Hearing – I am finding it hard to process what people are saying, even though what they are saying might not be complicated. Also, if more than one person is speaking I have absolutely nil chance of hearing one voice! One person speak at a time please. I am no longer willing to meet people in pubs anymore because there is too much noise for me to hear only one voice. It is like being deaf in a sea of noise.
Vision – Definitely need several different glasses but doesn’t everybody as they age. Some days when I read the lines on the pages are wavy, or they get smaller on one side which is to do with my Alzheimer’s. Or sometimes I cannot understand the sentences on the page and have to stop reading.  My perspective is worse I believe. I can look up a road and not be able to work out the perspective of the street, houses and pavements are. Another reason I don’t drive now.
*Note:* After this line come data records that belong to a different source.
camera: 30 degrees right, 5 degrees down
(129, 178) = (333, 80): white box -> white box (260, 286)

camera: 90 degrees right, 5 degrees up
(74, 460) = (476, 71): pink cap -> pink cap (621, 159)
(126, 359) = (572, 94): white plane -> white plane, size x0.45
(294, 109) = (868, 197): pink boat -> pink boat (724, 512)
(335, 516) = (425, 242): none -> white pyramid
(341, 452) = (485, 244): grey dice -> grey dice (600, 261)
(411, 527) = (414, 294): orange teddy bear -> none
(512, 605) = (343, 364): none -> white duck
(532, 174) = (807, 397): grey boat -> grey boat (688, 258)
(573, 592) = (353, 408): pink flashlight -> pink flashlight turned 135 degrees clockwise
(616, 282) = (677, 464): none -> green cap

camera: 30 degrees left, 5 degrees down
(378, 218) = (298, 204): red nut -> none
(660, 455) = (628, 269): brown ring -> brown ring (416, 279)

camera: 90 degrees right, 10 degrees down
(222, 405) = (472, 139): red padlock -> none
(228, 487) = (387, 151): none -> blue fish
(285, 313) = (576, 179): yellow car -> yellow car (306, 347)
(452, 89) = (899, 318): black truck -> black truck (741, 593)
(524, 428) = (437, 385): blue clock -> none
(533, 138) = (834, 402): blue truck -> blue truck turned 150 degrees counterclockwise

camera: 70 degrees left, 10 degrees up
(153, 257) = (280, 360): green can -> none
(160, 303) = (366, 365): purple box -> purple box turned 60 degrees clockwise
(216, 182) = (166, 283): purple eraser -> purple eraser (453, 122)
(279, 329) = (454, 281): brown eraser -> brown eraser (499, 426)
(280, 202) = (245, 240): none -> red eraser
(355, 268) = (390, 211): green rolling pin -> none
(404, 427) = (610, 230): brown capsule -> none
Memory – Apparently goldfishes have more than a 7 second memory, unlike myself at times! I think my memory remains in the same state thankfully, somethings I am ok with, some things I have no memory of. I recently received a copy of a letter from my consultant Neurologist, with information that I agreed to phone her after six weeks of our appointment to discuss my medication. I have no memory of that conversation so obviously I haven’t yet phoned!
Communication: I met an online community of people living with Dementia who have inspired me to try and get involved in bringing awareness to the realities of living with this disease. That is my most significant undertaking ever. So roll on 2015 when it starts.

The thing I have learnt the most is that I STILL CAN attempt to do anything I feel able to do, but I don’t beat myself up when I fail.